[Opening Records provided section]

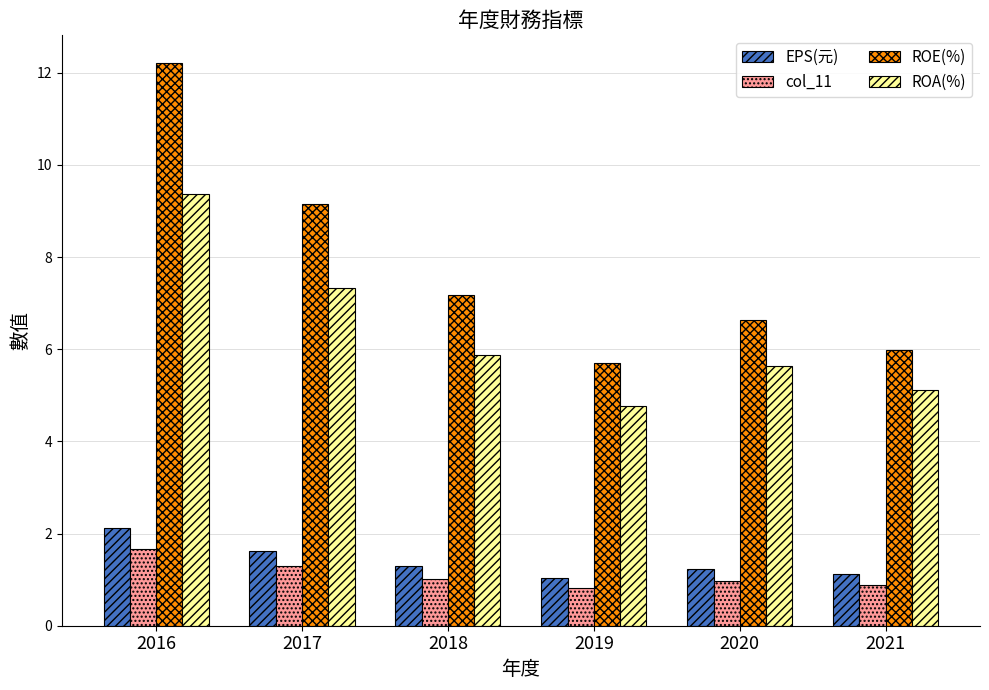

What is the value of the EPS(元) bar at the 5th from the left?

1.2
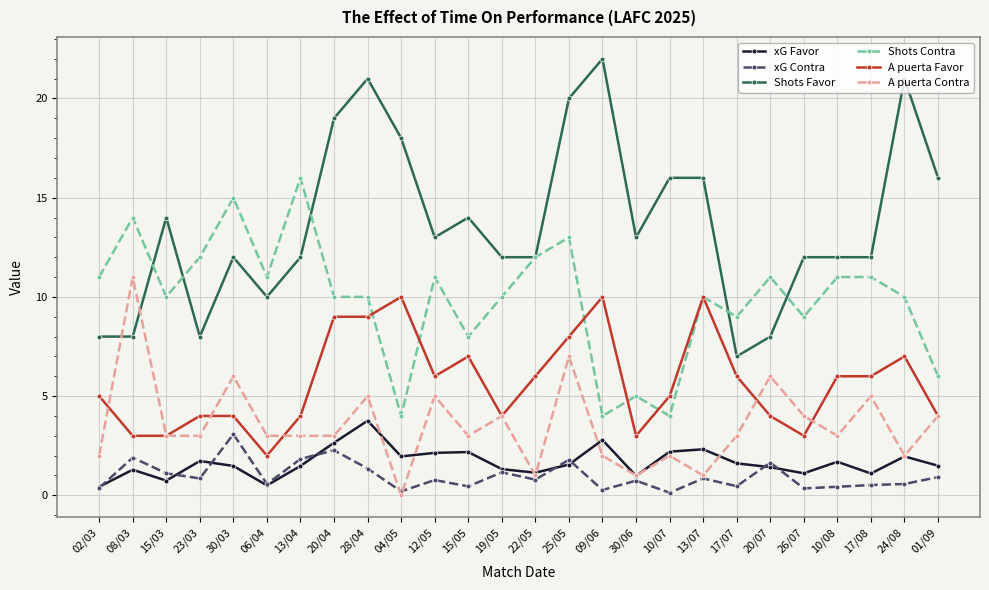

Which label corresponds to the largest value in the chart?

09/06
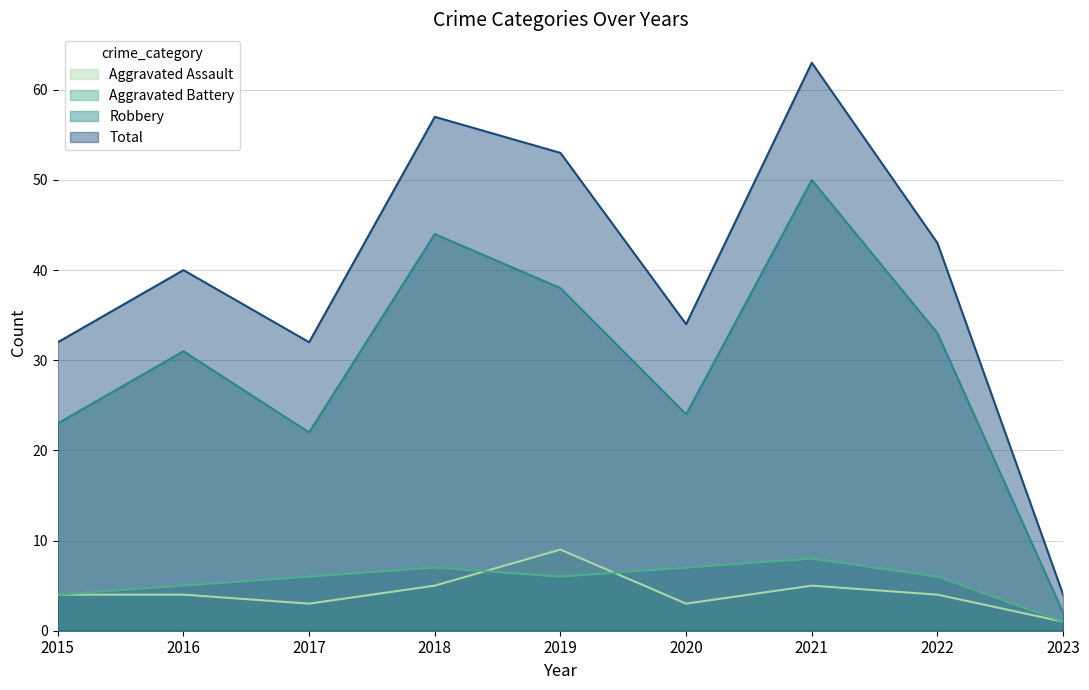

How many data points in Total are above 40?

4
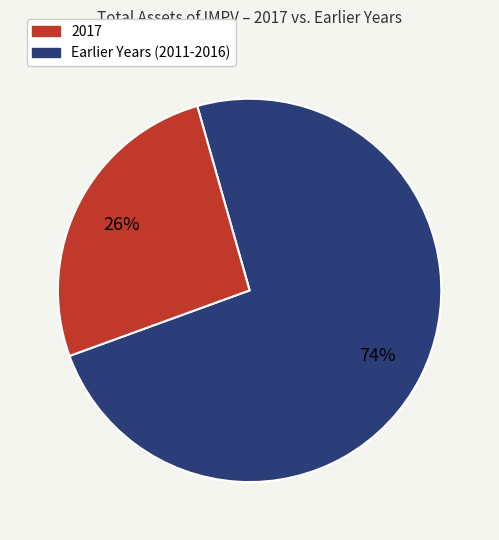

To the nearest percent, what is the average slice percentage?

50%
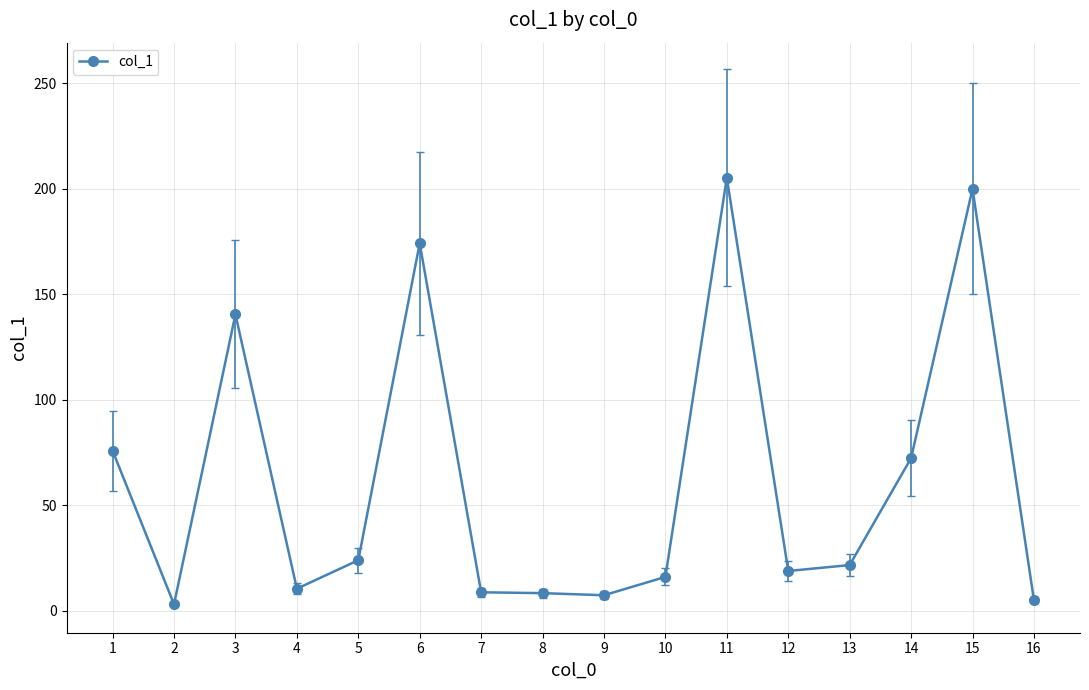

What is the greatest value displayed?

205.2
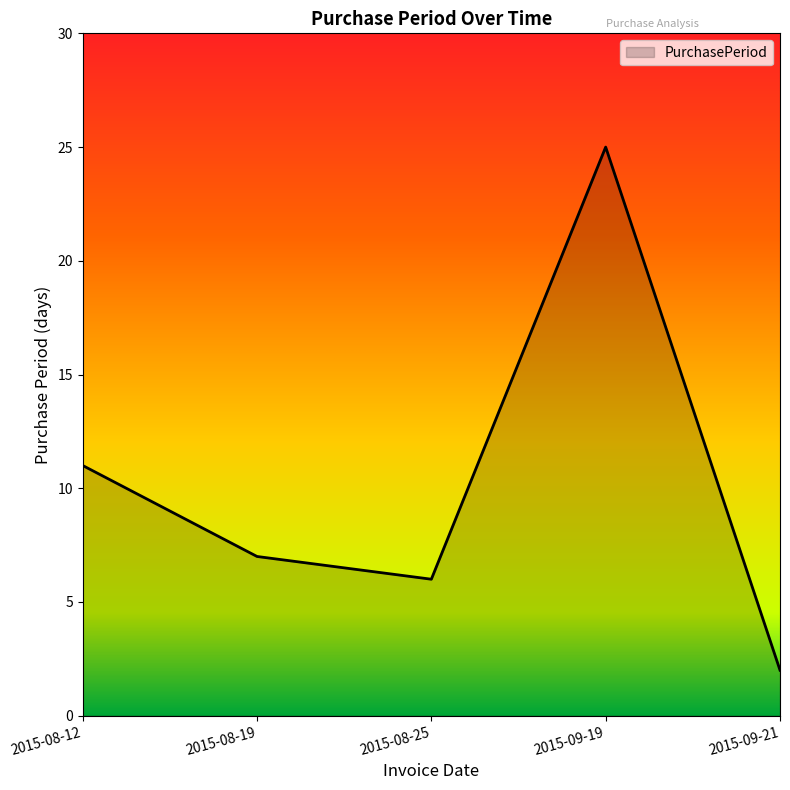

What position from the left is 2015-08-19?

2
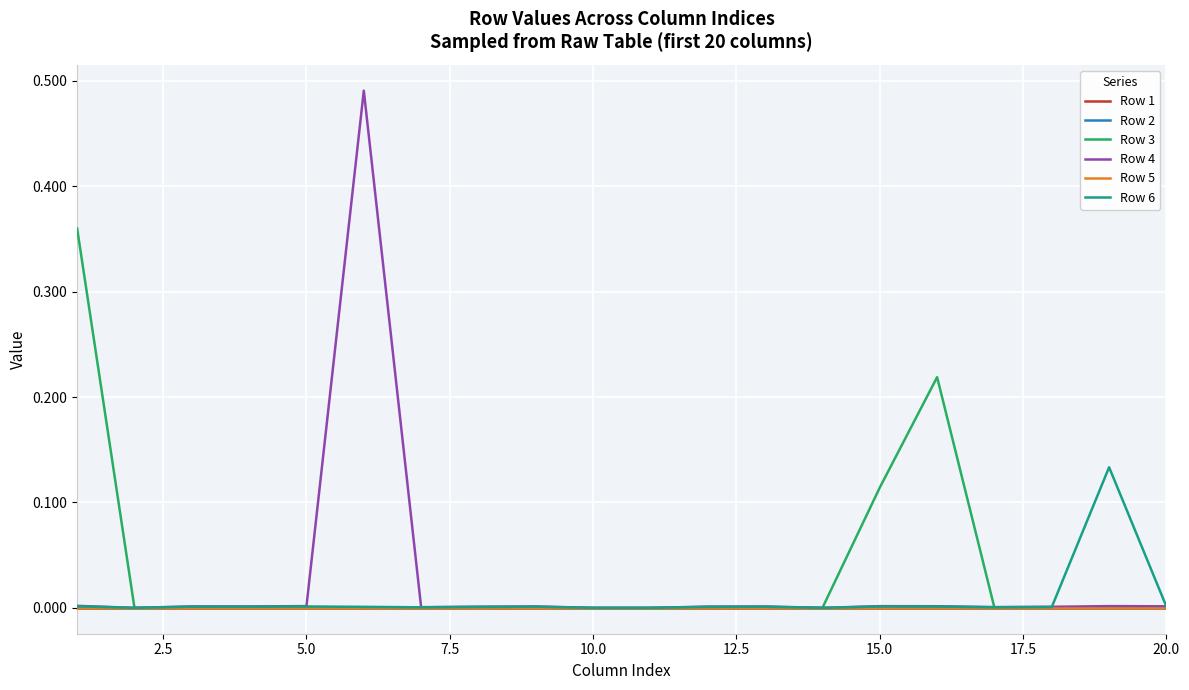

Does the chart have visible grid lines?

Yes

[Closing Records provided section]

* Written task:
Pull out every line of the records that contains the string "chart", matching case exactly. Which lines are they?

* Response to this task:
Which label corresponds to the largest value in the chart?
Does the chart have visible grid lines?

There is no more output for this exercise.